CERTIFYING AND FILING OF
RECORD

FDIC-84-71(b)

   Pursuant to §308.13 of the FDIC Rules and Regulations, I hereby certify to the Board of Directors for decision the record of the hearing in the captioned proceeding. It contains a recommended decision, findings of fact, conclusions of law, proposed order, the transcript, exhibits, briefs and reply brief of the FDIC.
   The parties have been mailed a copy of the recommended decision on this date.
   Dated at Washington, D.C. this 1st day of February, 1985.

/s/ WILLIAM A. SHUE
Administrative Law Judge

RECOMMENDED DECISION

FDIC-84-71b

Decided: February 1, 1985
   * * *, Esquire, Assistant General Counsel, * * *, Esquire, * * *, Esquire and * * *, Esquire for Federal Deposit Insurance Corporation.
   * * *, Esquire and * * *, Esquire for respondent.
By William A. Shue, Administrative Law Judge.
   This proceeding was instituted pursuant to Section 8(a) of the Federal Deposit Insur- {{4-1-90 p.A-452}}ance Act (12 U.S. Code Section 1818(a)). A written Notice of Charges and Hearing was issued by direction of the Board of Directors of the Federal Deposit Insurance Corporation ("FDIC") to the * * * Bank of * * *, * * * ("Bank") on April 15, 1984. The Notice of Charges and Hearing sought an order under the provisions of 8(b)(1) of the Federal Deposit Insurance Act. 12 U.S.C. Section 1818(b)(1). The Notice of Charges and Hearing was issued under the provisions of the Federal Deposit Insurance Act, 12 U.S.C. Sec. 1811-1831(d) (the "Act") and the FDIC's Rules of Practice and Procedure, 12 C.F.R., Part 308. The FDIC commenced an examination of the Bank on October 14, 1983, and five months after the completion of the examination on April 15, 1984, instituted this action to impose a Cease and Desist Order on the Bank. The order was drawn to require the Bank to cease and desist from committing unsafe and unsound practices allegedly discovered during the course of the October 14, 1983 examination. The Bank has placed the allegations of the FDIC in issue and has raised numerous affirmative defenses.
   On September 12 through 18, 1984, a formal hearing was held before the undersigned in * * *. Briefs were filed by the parties and the FDIC also filed a reply brief.
   The findings and conclusions herein are based upon the record and upon observation of the demeanor of the various witnesses.

Statement of Facts

   The * * * Bank is a corporation existing and doing business under the laws of * * * and has its principal place of business at * * *. It is, and has been at all times pertinent to this proceeding, an insured statechartered bank and is not a member of the Federal Reserve System. As such, the Bank is subject to the Federal Deposit Insurance Act, 12 U.S.C. §§1811-1831d, the rules and regulations of the Federal Deposit Insurance Corporation and the laws of the State of * * *. The Federal Deposit Insurance Corporation has jurisdiction over the Bank and the subject matter of this proceeding.

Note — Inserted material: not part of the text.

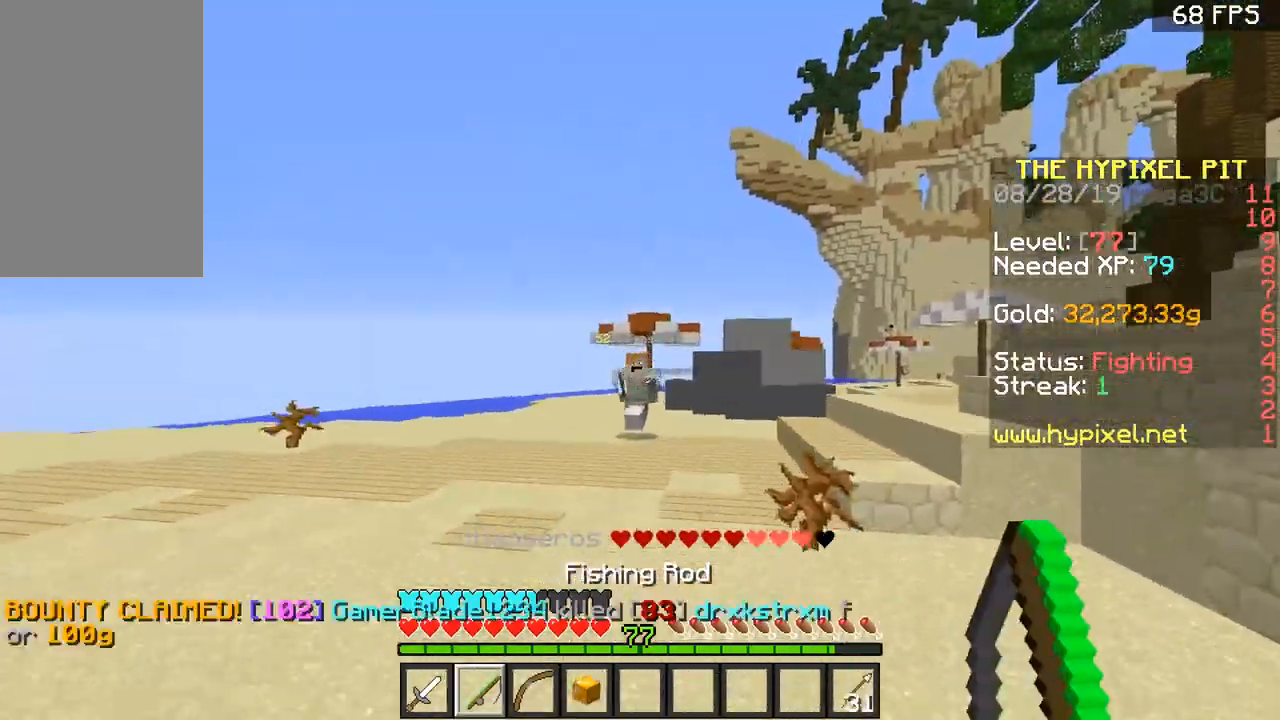
{"keys": ["d", "w"], "mouse": [], "events": [[183, "d", "up"], [183, "space", "up"], [333, "d", "down"], [333, "mouse_right", "down"], [433, "mouse_right", "up"]]}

    As of October 14, 1983:
       (a) The Bank's total equity capital and reserves equaled $3,340,000;
       (b) The Bank's adjusted equity capital and reserves equaled $2,449,000;
       (c) The Bank's adjusted total assets equaled $29,974,000;
       (d) The Bank's total deposits equaled $26,826,000; and
       (e) The Bank's total loans net of unearned income equaled $19,798,000.

   With respect to lending practices, it is an unsafe or unsound practice to extend credit without establishing or enforcing a realistic repayment program. The Bank in the instant case failed to establish and enforce realistic programs for the repayment of loans. Loans granted without a well-defined repayment program violate a fundamental principle of sound lending. Regardless of what appears to be adequate collateral protection, failure to establish at the outset or thereafter enforce a program of repayment almost invariably leads to troublesome and awkward servicing problems, and in many instances is responsible for serious loan problems including eventual losses. Establishment of repayment programs is especially important when a bank has a large volume of weak quality assets and where the bank has had a high degree of turnover in personnel, as is the case with this Bank.
   Extensions of credit involving this practice included the following:
   (a) * * *, balance $100,000, due on demand or July 1, 1984. This loan, while identified as a working capital advance, did not have the characteristics of such loans, and the Bank should have set up an amortization program or some other specified method for repayment.
   (b) * * *, balance $80,000, due on demand on June 15, 1984. The Bank also characterized this loan as a working capital advance; however, it did not have an amortization program and did not fluctuate with changes in the borrower's current assets. The Bank expected to be repaid through a public stock offering, which is a workout instead of a working capital repayment plan.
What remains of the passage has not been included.